Isso nos mostra que os desafios socioeconômicos de um país como o Brasil refletem, também, no sucesso de uma cultura que promove a privacidade e o tratamento adequado de dados pessoais. As desigualdades estruturais tornam as pessoas mais suscetíveis a aceitar condições que não compreendem completamente em troca de alívios financeiros imediatos. Inevitavelmente, esse contexto social, aliado a uma alarmante assimetria informacional sobre o que são nossos dados pessoais, porque protegê-los e, ainda mais importante, o que pode ser feito com eles, interferem e influenciam a decisão de ceder, ou não, dados biométricos em troca de algum benefício direto e tangível.
Não fosse o bastante, a coleta de dados biométricos sem muito lastro informacional, e baseada em um discurso vago de confiança e construção de um futuro digital próspero e global conta com um dilema pouco mencionado pela Tools for Humanity: estamos lidando com a íris humana – um dos dados biométricos mais íntimos e únicos, comparável apenas ao DNA. Não é uma senha, que pode ser alterada a qualquer momento, ou um cartão de crédito, que pode ser cancelado em caso de comprometimento das informações. Em outras palavras, a decisão de compartilhar a íris é irreversível: uma vez feito, está feito. Não há como voltar atrás. E isso faz com que a iniciativa carregue várias camadas de complexidade.
Ao mesmo tempo em que o clima leve de viver a vida nos caracteriza e destaca enquanto nação, carregamos o pesado fardo da desinformação disfarçada de piada. Grande parte dos conteúdos viralizados nas redes sociais adota um tom humorístico sobre a "venda da íris". Poucos são os que provocam uma reflexão ou questionam os objetivos da Tools for Humanity, uma recém-criada organização privada sobre a qual muito pouco se sabe. Essa atitude, por si só, escancara a fragilidade do assunto no Brasil, onde, apesar da existência da LGPD, o real potencial – para o bem, ou para o mal – daquilo considerado como dado pessoal ainda não é amplamente compreendido.
Vivemos uma época em que as tecnologias avançam de forma exponencial e rompem barreiras que, até pouco tempo atrás, habitavam somente o nosso imaginário e bons roteiros de ficção científica. A leveza é essencial para sobrevivermos em uma sociedade que jamais teve um acesso tão instantâneo à informação, e jamais se viu tanta mudança acontecendo ao mesmo tempo.
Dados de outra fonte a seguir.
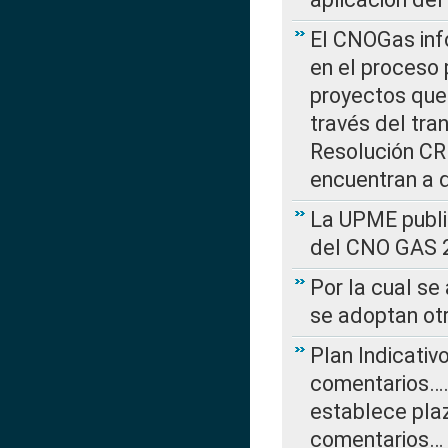
El CNOGas info
en el proceso 
proyectos que 
través del tra
Resolución CRE
encuentran a 
La UPME public
del CNO GAS 2
Por la cual se
se adoptan ot
Plan Indicativ
comentarios….
establece plaz
comentarios…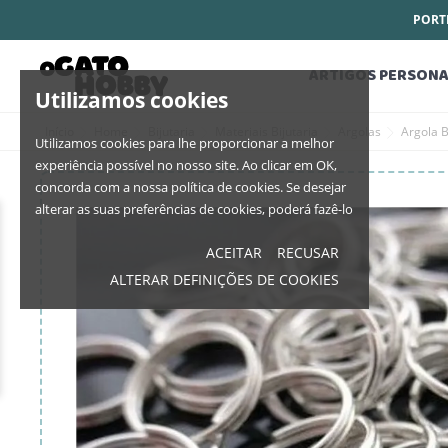
PORTE
ARTIGOS PERSONA
Utilizamos cookies
Início
Home
Bijutaria
Materiais Bijutaria
Argolas
Argola 
Utilizamos cookies para lhe proporcionar a melhor
experiência possível no nosso site. Ao clicar em OK,
concorda com a nossa política de cookies. Se desejar
alterar as suas preferências de cookies, poderá fazê-lo
ACEITAR
RECUSAR
ALTERAR DEFINIÇÕES DE COOKIES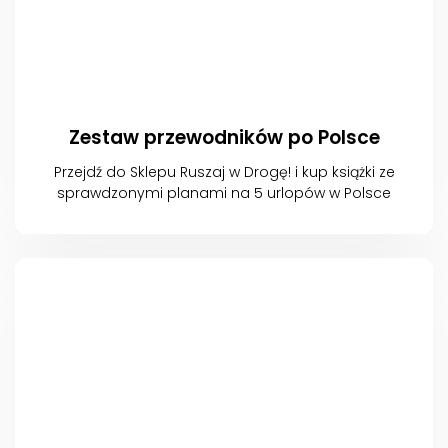
Zestaw przewodników po Polsce
Przejdź do Sklepu Ruszaj w Drogę! i kup książki ze
sprawdzonymi planami na 5 urlopów w Polsce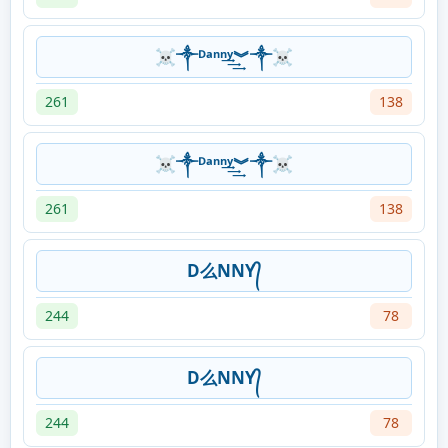
☠༒ᴰᵃⁿⁿ͢͢͢ʸ︾༒☠
261
138
☠༒ᴰᵃⁿⁿ͢͢͢ʸ︾༒☠
261
138
D么NNY᭄
244
78
D么NNY᭄
244
78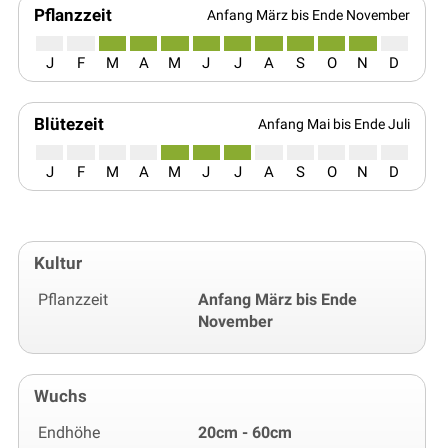
Pflanzzeit
Anfang März bis Ende November
J
F
M
A
M
J
J
A
S
O
N
D
Blütezeit
Anfang Mai bis Ende Juli
J
F
M
A
M
J
J
A
S
O
N
D
Kultur
Pflanzzeit
Anfang März bis Ende
November
Wuchs
Endhöhe
20cm - 60cm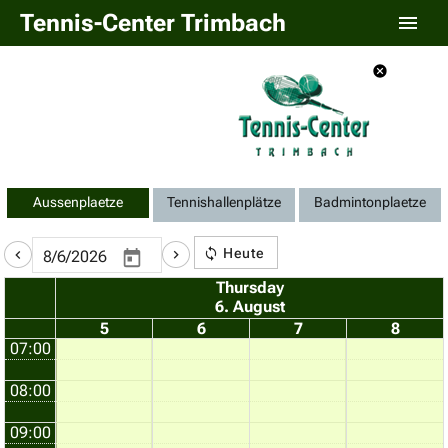
Tennis-Center Trimbach
Aussenplaetze
Tennishallenplätze
Badmintonplaetze
Heute
Thursday
6. August
5
6
7
8
07:00
08:00
09:00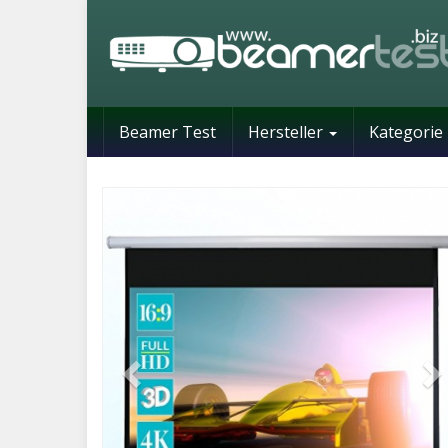
Skip
to
main
content
Beamer Test
Hersteller
Kategorie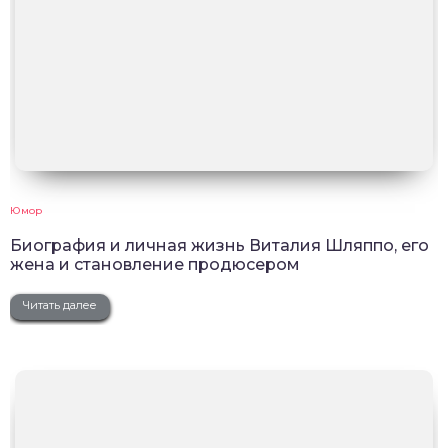
Юмор
Биография и личная жизнь Виталия Шляппо, его
жена и становление продюсером
Читать далее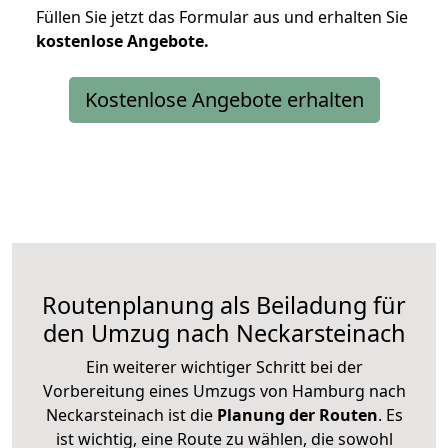
Füllen Sie jetzt das Formular aus und erhalten Sie
kostenlose
Angebote.
Kostenlose Angebote erhalten
Routenplanung als Beiladung für
den Umzug nach Neckarsteinach
Ein weiterer wichtiger Schritt bei der
Vorbereitung eines Umzugs von Hamburg nach
Neckarsteinach ist die
Planung der Routen
. Es
ist wichtig, eine Route zu wählen, die sowohl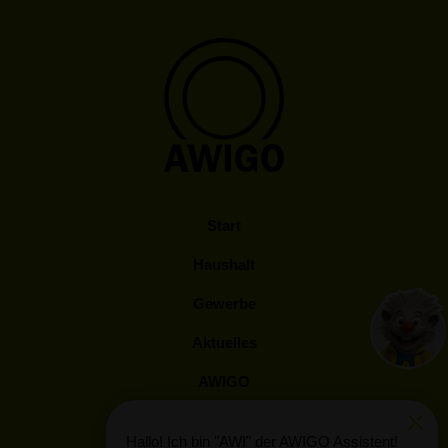
Start
Haushalt
Gewerbe
Aktuelles
AWIGO
Kunden Log-In
Hallo! Ich bin "AWI" der AWIGO Assistent!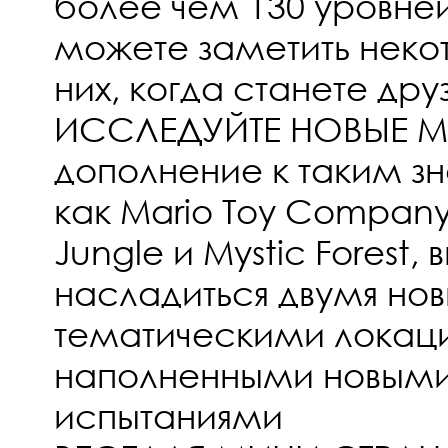
более чем 130 уровне
можете заметить некот
них, когда станете дру
ИССЛЕДУЙТЕ НОВЫЕ МИ
дополнение к таким 
как Mario Toy Company
Jungle и Mystic Forest,
насладиться двумя но
тематическими локац
наполненными новыми
испытаниями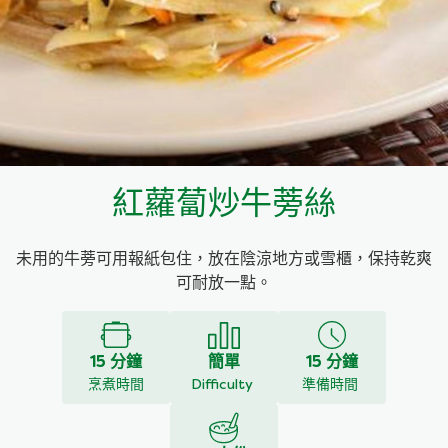
料理種類
家樂牌雞汁
愛環境食材篩選條件
家樂牌快熟通心粉
家樂牌鮮露
紅蘿蔔炒牛蒡絲
家樂牌鷹粟粉
未用的牛蒡可用報紙包住，放在陰涼地方或雪櫃，保持乾爽
家樂牌雞湯粒
可耐放一點。
家樂牌純鮮清雞湯
15 分鐘
簡單
15 分鐘
烹煮時間
Difficulty
準備時間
Mas é preciso, também, ter os pés no chão e a consciência de que nossos dados pessoais, especialmente os sensíveis e biométricos, precisam valer mais do que um boleto em atraso.
É preciso tratar o Brasil como Brasil, reconhecer as desigualdades sociais e investir em campanhas massivas de conscientização para todas as camadas. Não existe reflexão sobre uma realidade a que se desconhece. É urgente que a sociedade, empresas e órgãos reguladores adotem uma postura mais vigilante, ética e transparente no tratamento de dados pessoais. Apenas assim será possível garantir que episódios como esse sirvam não apenas como alertas, mas como pontos de partida para um futuro em que a proteção de dados seja tratada como um direito inegociável.